● **Excerpted text**:
══════

While this document did not have extensive social repercussions within France during the time of the Revolution, de Gouges revealed the depths of misogynistic culture by the reaction to her work. Following her publication, she was tried as having "royalist tendencies", further evidenced by her political pamphlets and discovery of her half-written play, La France sauvée ou le tyran détrondé. Though according to de Gouges, the accusation was based on a misunderstanding of her texts as anti-revolutionary, feminist historian Janie Vanpée took the stance that her trial was "not one of holding opinions from the wrong side of the political spectrum, but rather of articulating political opinions at all." De Gouges' execution in 1793, one of only three women to be executed in the Reign of Terror, solidified her appraisal of men within the Revolution as "pretend[ing] to enjoy the Revolution and reclaim his rights to equality only to say nothing more about it."

== Society of Revolutionary Republican Women ==

The most radical militant feminist activism was practiced by the Society of Revolutionary Republican Women which was founded by Léon and her colleague Claire Lacombe on May 10, 1793. The goal of the club was "to deliberate on the means of frustrating the projects of the enemies of the Republic." Up to 180 women attended the meetings of the Society. Of special interest to the Society was "combating hoarding [of grain and other staples] and inflation."

══════

(Stored data)
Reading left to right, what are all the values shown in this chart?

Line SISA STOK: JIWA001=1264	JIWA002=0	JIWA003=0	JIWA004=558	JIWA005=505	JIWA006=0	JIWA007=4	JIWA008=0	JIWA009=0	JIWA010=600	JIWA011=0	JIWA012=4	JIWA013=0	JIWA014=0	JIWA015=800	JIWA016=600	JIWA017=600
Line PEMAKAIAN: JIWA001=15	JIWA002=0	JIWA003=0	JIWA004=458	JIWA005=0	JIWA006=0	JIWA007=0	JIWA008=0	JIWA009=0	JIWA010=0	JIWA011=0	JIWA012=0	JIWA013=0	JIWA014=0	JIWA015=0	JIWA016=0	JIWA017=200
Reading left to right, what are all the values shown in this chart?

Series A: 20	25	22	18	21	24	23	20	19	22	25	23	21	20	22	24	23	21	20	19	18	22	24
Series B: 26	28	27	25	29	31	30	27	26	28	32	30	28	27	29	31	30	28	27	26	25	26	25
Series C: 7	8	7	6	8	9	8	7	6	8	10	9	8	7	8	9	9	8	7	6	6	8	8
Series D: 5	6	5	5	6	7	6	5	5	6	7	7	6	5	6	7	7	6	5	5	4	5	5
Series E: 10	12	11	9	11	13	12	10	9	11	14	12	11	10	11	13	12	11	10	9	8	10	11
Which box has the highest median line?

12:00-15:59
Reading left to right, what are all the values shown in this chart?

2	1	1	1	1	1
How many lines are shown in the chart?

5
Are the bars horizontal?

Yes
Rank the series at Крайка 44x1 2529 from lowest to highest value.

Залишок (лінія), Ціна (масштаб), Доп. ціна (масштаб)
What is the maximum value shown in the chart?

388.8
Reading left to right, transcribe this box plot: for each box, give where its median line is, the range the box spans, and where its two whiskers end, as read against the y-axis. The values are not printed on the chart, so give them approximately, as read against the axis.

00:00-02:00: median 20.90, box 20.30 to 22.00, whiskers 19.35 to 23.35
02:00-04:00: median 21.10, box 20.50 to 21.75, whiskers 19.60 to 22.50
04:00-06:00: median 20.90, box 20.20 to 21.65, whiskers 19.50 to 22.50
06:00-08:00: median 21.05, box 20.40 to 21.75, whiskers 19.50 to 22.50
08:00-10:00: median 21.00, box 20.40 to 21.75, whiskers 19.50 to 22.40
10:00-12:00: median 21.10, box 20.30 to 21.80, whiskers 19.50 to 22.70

══════

● **Work to complete**:
According to the excerpt on women in the French Revolution, on what date was the Society of Revolutionary Republican Women founded? These entries aren't needed for what comes next.

● **Written solution**:
May 10, 1793